People return to supermarkets as online sales slow

a person standing in front of a store © Getty Images

People grew more confident about shopping in supermarkets in April as lockdown restrictions eased, according to research firm Nielsen.

Till sales rose steadily, while online grocery sales growth slowed.

Meanwhile, Virgin Money boss David Duffy said credit card spending had picked up since "non-essential" shops began to reopen in April.

Last week, Barclays boss Jes Staley predicted the biggest economic boom since 1948 due to pent up demand.

And on Tuesday Chancellor Rishi Sunak told the Wall Street Journal there were "signs to be cautiously optimistic" that the UK economy would bounce back strongly as restrictions lift.

Supermarket demand

There had been a massive growth in online supermarket sales since the first coronavirus lockdowns began in March 2020, with growth consistently remaining above 70% as shoppers scrambled for delivery slots, Nielsen said.

But as the latest lockdowns eased in April and confidence started to rise, visits to bricks and mortar stores went up by 3%, and till sales had a grew by 4.6%.

At the same time, online sales growth slowed to 25%, although the value of online sales remained strong at £1.3bn.

By contrast, in the four weeks to 24 April shoppers spent £8bn in UK stores, the marketing research firm said.

Lidl and Aldi got the biggest boost as more people started shopping in-store, while of the "big four" supermarkets Asda and Sainsbury's saw the fastest growth.

"As lockdown restrictions ease across the UK, it is clear that shopper behaviours have changed once again with growing confidence and growing numbers returning to stores," said Mike Watkins, NielsenIQ's UK head of retailer and business insight.
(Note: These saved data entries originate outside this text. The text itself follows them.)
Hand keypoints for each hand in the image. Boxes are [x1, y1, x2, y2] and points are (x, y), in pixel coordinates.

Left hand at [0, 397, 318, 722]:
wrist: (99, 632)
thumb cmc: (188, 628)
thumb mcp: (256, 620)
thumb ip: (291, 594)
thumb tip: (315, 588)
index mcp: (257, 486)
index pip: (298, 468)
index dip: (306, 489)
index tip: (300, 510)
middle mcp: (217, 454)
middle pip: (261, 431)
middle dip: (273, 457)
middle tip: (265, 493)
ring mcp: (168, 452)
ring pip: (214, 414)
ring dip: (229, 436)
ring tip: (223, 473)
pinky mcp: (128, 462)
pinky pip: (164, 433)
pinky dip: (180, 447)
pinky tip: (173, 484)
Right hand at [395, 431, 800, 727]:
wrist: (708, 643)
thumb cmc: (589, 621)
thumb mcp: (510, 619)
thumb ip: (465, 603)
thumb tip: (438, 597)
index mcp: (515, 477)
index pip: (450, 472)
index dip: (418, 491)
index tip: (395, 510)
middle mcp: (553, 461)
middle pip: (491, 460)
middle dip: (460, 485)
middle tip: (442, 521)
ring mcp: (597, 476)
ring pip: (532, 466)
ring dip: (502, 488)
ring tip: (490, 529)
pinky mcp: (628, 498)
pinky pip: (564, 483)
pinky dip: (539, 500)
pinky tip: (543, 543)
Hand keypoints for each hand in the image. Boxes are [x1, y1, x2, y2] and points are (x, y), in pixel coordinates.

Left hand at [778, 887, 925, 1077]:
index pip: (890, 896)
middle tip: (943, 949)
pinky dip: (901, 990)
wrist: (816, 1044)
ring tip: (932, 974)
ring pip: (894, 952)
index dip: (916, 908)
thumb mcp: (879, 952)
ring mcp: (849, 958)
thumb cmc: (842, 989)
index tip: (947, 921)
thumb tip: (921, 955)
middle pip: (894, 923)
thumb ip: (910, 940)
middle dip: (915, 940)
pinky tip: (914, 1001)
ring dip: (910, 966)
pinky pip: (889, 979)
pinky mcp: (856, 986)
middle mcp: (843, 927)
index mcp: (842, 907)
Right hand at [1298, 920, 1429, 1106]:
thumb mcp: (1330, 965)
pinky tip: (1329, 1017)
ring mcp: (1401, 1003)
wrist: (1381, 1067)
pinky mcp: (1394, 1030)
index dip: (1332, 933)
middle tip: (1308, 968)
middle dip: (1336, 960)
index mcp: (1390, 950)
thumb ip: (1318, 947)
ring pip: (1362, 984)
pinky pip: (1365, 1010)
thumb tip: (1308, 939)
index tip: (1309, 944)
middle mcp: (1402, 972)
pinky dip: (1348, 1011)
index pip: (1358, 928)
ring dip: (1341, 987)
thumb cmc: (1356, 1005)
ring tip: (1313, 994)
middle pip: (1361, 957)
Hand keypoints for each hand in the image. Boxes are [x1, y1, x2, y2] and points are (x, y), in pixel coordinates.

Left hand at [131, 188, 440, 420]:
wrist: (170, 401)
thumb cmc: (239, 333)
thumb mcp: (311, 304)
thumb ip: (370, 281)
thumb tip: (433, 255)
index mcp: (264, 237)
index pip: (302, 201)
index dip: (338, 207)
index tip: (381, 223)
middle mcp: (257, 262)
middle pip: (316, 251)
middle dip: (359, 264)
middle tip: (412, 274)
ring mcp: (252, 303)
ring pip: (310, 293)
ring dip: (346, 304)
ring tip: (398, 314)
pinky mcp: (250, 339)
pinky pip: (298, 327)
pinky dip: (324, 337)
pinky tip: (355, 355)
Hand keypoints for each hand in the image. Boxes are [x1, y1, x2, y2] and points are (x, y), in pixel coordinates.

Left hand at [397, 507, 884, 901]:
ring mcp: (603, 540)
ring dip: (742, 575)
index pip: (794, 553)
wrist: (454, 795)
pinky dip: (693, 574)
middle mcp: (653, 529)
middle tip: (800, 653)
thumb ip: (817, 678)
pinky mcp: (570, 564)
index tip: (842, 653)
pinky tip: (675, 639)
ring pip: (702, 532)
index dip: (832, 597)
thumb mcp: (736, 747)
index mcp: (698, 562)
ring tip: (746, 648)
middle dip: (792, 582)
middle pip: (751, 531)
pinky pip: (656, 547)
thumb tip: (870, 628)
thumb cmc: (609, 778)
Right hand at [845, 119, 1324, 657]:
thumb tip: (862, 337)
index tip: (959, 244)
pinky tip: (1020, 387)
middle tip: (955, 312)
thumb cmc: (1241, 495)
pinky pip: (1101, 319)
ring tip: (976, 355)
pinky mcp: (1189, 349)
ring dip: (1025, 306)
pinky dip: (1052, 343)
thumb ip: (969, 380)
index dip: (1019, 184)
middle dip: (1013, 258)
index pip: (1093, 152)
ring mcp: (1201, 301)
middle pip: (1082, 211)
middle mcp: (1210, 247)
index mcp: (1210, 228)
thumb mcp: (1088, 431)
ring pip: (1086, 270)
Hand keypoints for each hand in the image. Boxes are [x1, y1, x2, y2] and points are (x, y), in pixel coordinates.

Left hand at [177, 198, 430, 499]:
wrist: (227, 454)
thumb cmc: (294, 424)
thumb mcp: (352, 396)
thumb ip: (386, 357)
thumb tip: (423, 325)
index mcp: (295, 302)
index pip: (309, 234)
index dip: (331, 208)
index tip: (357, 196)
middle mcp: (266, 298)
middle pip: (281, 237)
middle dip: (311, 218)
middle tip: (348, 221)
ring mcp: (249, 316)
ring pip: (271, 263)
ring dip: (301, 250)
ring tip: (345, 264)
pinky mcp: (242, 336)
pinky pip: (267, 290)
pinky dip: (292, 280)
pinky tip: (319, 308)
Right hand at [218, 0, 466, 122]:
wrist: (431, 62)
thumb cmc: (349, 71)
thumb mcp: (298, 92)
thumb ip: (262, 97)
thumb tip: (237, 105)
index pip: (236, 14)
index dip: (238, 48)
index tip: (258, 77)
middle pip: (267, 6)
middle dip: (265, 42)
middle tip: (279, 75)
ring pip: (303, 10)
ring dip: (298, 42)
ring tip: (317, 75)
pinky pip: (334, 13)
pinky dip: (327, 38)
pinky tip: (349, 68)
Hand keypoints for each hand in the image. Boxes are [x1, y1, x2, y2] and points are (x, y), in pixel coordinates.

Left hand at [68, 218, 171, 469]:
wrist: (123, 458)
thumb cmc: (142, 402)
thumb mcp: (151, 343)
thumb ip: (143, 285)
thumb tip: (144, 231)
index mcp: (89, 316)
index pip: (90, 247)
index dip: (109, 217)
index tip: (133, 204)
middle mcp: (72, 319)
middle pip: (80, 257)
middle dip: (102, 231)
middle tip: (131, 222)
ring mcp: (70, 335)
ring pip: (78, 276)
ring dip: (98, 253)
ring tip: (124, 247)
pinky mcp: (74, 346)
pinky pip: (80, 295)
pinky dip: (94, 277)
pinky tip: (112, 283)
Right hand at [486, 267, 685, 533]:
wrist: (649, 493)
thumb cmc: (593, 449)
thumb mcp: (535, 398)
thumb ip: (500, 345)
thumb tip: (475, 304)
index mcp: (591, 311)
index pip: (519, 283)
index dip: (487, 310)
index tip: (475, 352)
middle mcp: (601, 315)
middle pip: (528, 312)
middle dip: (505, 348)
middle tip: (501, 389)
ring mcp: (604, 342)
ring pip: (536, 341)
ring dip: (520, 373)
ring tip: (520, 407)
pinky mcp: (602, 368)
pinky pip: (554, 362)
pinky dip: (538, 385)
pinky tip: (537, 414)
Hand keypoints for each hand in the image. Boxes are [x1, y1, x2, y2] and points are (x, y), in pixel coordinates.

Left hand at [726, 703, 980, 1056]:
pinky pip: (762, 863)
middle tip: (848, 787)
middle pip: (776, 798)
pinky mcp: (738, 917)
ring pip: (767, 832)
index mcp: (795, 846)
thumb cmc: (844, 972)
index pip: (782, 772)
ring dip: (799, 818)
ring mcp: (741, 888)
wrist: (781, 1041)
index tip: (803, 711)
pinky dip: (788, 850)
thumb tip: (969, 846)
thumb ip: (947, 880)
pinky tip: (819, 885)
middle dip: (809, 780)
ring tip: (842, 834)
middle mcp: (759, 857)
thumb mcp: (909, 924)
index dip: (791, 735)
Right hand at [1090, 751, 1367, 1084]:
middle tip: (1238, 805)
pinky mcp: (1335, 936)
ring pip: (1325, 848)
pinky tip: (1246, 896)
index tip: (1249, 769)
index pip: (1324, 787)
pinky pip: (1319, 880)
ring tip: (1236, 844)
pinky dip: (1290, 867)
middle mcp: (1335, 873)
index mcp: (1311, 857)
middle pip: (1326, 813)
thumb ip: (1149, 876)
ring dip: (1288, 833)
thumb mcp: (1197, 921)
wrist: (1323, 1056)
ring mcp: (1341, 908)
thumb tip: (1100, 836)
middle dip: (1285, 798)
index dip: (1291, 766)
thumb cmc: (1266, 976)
"While online sales remain high, we're noticing a rebalancing of shopper baskets as consumers spread their spend beyond the lockdown staples," he added.

Pent up demand

Meanwhile, finance firm Virgin Money said its view of the UK economy had improved as the coronavirus vaccination programme continued to roll out.

Virgin Money chief executive David Duffy told the BBC that the bank had "a level of confidence... that spending has returned to a degree and will continue to increase".

He said since non-essential shops had reopened in April, credit card spending was up 25%.

In the last month, credit card spending had almost returned to pre-pandemic spending levels, "and that's without the big surge in travel", he said.

"There is a desire to come back and spend, and that's happening now," he added. "It's evident in our card business."

Mr Duffy's comments echoed those made by Barclays chief executive Jes Staley, who last week predicted the biggest economic boom since World War Two as a result of pent up consumer demand.

Chancellor Rishi Sunak on Tuesday also said the "signs are promising" for the UK economy. He told the Wall Street Journal: "As we look forward to reopening over the coming weeks and months, there are signs to be cautiously optimistic, and we can see that in the data, and I'm hopeful that would be sustained through the rest of the year."